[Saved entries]
=== Begin Enclosure ===

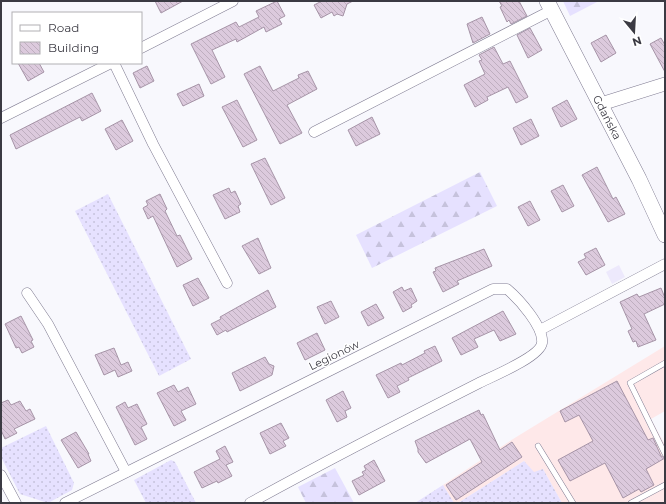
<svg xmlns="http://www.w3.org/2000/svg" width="666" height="504" font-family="Montserrat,sans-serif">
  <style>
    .commercial { fill: #fee8e9 }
    .built { fill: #ede9fc }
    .grass { fill: url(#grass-dots) }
    .forest { fill: url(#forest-firs) }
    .building { fill: url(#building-back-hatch); stroke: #a694a7 }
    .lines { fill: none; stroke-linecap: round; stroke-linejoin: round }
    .service-casing { stroke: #7f7b91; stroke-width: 6 }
    .minor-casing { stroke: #7f7b91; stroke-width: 11 }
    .tertiary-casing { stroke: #7f7b91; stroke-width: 14 }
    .secondary-casing { stroke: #7f7b91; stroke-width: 16 }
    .service { stroke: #fff; stroke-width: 5 }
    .minor { stroke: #fff; stroke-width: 10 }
    .tertiary { stroke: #fff; stroke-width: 13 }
    .secondary { stroke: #fff; stroke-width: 15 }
    .labels { text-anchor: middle; stroke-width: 3; stroke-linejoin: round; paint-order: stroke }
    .street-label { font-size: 11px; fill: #3b3a43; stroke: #fff }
  </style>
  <defs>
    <pattern id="grass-dots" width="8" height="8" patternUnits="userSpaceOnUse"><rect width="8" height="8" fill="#e6e1ff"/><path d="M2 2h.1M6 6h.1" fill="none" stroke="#c6c2dc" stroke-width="1.8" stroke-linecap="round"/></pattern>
    <pattern id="forest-firs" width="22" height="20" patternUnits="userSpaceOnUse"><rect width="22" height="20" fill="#e6e1ff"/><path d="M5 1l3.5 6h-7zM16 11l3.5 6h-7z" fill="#c6c2dc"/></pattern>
    <pattern id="building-back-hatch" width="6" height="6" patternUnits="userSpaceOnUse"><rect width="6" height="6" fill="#dccadd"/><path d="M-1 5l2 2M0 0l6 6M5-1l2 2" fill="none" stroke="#beaebf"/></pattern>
  </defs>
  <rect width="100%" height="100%" fill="#f8f8fd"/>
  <!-- commercial -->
  <polygon class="commercial" points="665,346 665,411 651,419 665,445 665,503 562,503 543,469 534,473 524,461 458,503 454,503 443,485 513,439"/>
  <!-- built -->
  <polygon class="built" points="619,265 625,277 612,284 606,272"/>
  <!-- grass -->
  <g class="grass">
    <polygon points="108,194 191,359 159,376 75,211"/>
    <polygon points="46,426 74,483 72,490 48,503 20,494 1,457 1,448"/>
    <polygon points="171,460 175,462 196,503 146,503 134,480"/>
    <polygon points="524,461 534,472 543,469 562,503 458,503"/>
    <polygon points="443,485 454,503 415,503"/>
  </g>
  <!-- forest -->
  <g class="forest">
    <polygon points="563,1 599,1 570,16"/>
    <polygon points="480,172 497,206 372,268 356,235"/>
    <polygon points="335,468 354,503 306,503 298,487"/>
  </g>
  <!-- building -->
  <g class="building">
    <polygon points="155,1 183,1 161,13"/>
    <polygon points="277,1 285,16 279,19 282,24 266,32 264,27 237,42 236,39 212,50 225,77 211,84 191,44 236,22 239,27 259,17 256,11"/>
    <polygon points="322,1 353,1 347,4 343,16 337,14 334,16 332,12 321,18 314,5"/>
    <polygon points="499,1 519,1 527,16 511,24 509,20 507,22 500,7 502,6"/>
    <polygon points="482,17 490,34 473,43 467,24"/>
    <polygon points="530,28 542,50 528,58 517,35"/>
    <polygon points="606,35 616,53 601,62 591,43"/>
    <polygon points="661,38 665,45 665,72 650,44"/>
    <polygon points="494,47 503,64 510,61 528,97 516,103 508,87 487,97 488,100 475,107 464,85 485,74 479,61 482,60 479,55"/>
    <polygon points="18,63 39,63 44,72 28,81"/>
    <polygon points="147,66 154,81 140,88 133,73"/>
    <polygon points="260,66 273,91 299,78 298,75 308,71 317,89 287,105 302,133 280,144 244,74"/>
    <polygon points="199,84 204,96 183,106 177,94"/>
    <polygon points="92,93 101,111 82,121 80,117 16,149 10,135"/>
    <polygon points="237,100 257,140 243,147 222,107"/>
    <polygon points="567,100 577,119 561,127 552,108"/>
    <polygon points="372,117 380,134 356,146 348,130"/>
    <polygon points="531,119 539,136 521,145 513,128"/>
    <polygon points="122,120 133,141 116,150 105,129"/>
    <polygon points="265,158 285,198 271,205 251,164"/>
    <polygon points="597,167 613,199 616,197 625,214 608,222 582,175"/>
    <polygon points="563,185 574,206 562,212 551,191"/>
    <polygon points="229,188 231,193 235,191 241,204 238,206 240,212 225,219 213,195"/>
    <polygon points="160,194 167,209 165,211 177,236 180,235 192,259 177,267 153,216 148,219 143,208 148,205 146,201"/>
    <polygon points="530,201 540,220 528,226 518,207"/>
    <polygon points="258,238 271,268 259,274 242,246"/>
    <polygon points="596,248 605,265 586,275 578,262 586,258 584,254"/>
    <polygon points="484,249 492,266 457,281 459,284 443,292 433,272 436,271 435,268"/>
    <polygon points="198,278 209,298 193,306 183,285"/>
    <polygon points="402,287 404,291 411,288 417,301 411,305 412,307 403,312 393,292"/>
    <polygon points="661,288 665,298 665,304 644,314 656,340 638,347 636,341 633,342 628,331 632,329 620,302 637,294 639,297"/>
    <polygon points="268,290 276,307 227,332 226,330 217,335 211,324 221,319 220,317"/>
    <polygon points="331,301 339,317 325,324 317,307"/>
    <polygon points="376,304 384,318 368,326 361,312"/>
    <polygon points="503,311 516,334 500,341 494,330 474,339 478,347 461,355 452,338"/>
    <polygon points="21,316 33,340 31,341 34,347 22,353 19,347 16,348 5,324"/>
    <polygon points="317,333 325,350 305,360 297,343"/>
    <polygon points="435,346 442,361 408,378 409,380 397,386 400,392 388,398 376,375 401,363 402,365 425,353 424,351"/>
    <polygon points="114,348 121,365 128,362 132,371 118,377 115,370 104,375 95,355"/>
    <polygon points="265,357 269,364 274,366 272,375 240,391 232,373"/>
    <polygon points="617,381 648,440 653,438 661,456 665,458 646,469 654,485 641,492 639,489 623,498 605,463 570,481 558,460 593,441 579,415 565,422 560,411"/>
    <polygon points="174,385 178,392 188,387 196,404 181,411 186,420 174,426 157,393"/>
    <polygon points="343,391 351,408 345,411 347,417 337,422 326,400"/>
    <polygon points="8,400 11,405 20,401 26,411 30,409 35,419 14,429 17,433 5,439 1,430 1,403"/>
    <polygon points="125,402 128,408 137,404 147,424 141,427 147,439 135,445 116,407"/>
    <polygon points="479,410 481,415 483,414 500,450 512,442 522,457 456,500 446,485 482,462 470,439 426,463 418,452 418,449 415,441"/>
    <polygon points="281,423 289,438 283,441 286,446 270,454 260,433"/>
    <polygon points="76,432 89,454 88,454 91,461 78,468 61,440"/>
    <polygon points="225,446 233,462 226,465 232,476 218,483 217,481 202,488 194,472 220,459 216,451"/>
    <polygon points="374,460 385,481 359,495 352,481 364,475 362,472 366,470 364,466"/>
  </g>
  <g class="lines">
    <!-- service casing -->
    <g class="service-casing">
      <g id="service">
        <polyline points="665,363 630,383 665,454"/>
        <polyline points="538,446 573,503"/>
        <polyline points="631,503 665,485"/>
      </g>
    </g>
    <!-- minor casing -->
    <g class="minor-casing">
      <g id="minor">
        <polyline points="141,48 233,1"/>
        <polyline points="114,63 153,144 227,283"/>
        <polyline points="1,118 111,63"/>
        <polyline points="314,132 552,10"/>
        <polyline points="27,293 48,324 126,472"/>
        <polyline points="540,330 665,264"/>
        <polyline points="1,475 16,503"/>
        <path d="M65 503 493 289H507C519 299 544 327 542 343 540 357 491 377 479 383 402 422 326 461 250 503"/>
      </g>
    </g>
    <!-- tertiary casing -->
    <g class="tertiary-casing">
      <polyline id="tertiary" points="601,104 665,84"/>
    </g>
    <!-- secondary casing -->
    <g class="secondary-casing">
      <g id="secondary">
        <path id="s1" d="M547 1 639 179 665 235"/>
      </g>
    </g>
    <!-- service -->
    <use href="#service" class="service"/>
    <!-- minor -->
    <use href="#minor" class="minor"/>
    <!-- tertiary -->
    <use href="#tertiary" class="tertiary"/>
    <!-- secondary -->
    <use href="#secondary" class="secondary"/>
  </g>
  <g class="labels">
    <!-- street labels -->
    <g class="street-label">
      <text dy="4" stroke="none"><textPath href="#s1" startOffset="131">Gdańska</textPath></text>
      <text transform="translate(334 355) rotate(-26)" y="4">Legionów</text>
    </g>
  </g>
  <!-- border -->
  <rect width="666" height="504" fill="none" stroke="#3b3a43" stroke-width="4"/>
  <!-- legend -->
  <rect x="12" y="12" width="130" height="52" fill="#ffffff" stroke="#b1b0b4"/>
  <rect x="20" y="25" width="20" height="6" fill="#ffffff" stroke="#b1b0b4"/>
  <text x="48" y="32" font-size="12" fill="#3b3a43">Road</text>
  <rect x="20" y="42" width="20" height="12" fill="url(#building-back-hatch)" stroke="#b1b0b4"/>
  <text x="48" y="52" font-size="12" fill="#3b3a43">Building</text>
  <!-- north arrow -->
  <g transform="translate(634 32) rotate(162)" stroke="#ffffff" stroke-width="3" paint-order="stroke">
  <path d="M0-3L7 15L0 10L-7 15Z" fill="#3b3a43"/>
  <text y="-6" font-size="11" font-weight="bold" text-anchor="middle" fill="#3b3a43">N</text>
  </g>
</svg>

=== End Enclosure ===

» What to do
Reproduce each line of the records in which the string "lines" appears.

» Output of the exercise
    .lines { fill: none; stroke-linecap: round; stroke-linejoin: round }
  <g class="lines">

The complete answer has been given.